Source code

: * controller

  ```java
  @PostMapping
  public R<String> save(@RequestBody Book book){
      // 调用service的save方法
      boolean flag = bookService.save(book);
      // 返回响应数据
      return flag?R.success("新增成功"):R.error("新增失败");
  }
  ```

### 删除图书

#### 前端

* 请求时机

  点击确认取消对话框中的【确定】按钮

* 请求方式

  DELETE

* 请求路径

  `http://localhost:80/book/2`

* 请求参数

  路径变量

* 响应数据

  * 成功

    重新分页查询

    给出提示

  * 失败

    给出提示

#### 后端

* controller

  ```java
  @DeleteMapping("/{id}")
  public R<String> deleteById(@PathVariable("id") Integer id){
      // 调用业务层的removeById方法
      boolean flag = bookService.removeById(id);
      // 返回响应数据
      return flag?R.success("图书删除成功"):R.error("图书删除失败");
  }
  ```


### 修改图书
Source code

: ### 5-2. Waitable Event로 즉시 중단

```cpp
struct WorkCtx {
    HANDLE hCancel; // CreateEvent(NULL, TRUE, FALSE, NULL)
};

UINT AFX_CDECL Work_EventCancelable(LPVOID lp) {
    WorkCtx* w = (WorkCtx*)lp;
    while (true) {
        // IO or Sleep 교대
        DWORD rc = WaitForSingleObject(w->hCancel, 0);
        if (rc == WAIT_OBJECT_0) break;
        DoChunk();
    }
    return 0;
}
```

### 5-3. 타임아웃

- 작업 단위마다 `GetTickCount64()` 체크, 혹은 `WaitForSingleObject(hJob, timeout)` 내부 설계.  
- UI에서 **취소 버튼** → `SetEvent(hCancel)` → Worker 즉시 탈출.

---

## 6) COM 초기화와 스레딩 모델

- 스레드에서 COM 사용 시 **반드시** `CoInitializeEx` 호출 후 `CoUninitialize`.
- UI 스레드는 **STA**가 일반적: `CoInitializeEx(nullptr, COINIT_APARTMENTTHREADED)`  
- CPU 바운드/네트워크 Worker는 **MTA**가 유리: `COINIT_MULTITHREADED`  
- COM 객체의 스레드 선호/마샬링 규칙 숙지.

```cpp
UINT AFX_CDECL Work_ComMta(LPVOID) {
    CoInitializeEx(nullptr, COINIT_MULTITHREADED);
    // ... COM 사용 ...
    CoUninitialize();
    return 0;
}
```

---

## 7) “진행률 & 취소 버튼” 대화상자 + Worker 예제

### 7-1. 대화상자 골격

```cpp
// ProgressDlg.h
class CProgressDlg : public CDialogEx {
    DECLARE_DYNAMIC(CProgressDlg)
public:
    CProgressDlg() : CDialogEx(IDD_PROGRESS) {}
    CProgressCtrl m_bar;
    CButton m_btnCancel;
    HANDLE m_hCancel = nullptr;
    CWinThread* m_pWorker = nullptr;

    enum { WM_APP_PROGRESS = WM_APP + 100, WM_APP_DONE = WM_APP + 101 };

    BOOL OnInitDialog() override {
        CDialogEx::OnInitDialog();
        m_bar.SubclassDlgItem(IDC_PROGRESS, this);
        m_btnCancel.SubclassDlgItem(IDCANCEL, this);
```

### Exercise directions
Please write out, exactly as they appear, only the lines from the one holding "- CPU 바운드/네트워크" through the end of the data.

### Your response
- CPU 바운드/네트워크 Worker는 **MTA**가 유리: `COINIT_MULTITHREADED`  
- COM 객체의 스레드 선호/마샬링 규칙 숙지.

```cpp
UINT AFX_CDECL Work_ComMta(LPVOID) {
    CoInitializeEx(nullptr, COINIT_MULTITHREADED);
    // ... COM 사용 ...
    CoUninitialize();
    return 0;
}
```

---

## 7) “진행률 & 취소 버튼” 대화상자 + Worker 예제

### 7-1. 대화상자 골격

```cpp
// ProgressDlg.h
class CProgressDlg : public CDialogEx {
    DECLARE_DYNAMIC(CProgressDlg)
public:
    CProgressDlg() : CDialogEx(IDD_PROGRESS) {}
    CProgressCtrl m_bar;
    CButton m_btnCancel;
    HANDLE m_hCancel = nullptr;
    CWinThread* m_pWorker = nullptr;

    enum { WM_APP_PROGRESS = WM_APP + 100, WM_APP_DONE = WM_APP + 101 };

    BOOL OnInitDialog() override {
        CDialogEx::OnInitDialog();
        m_bar.SubclassDlgItem(IDC_PROGRESS, this);
        m_btnCancel.SubclassDlgItem(IDCANCEL, this);
```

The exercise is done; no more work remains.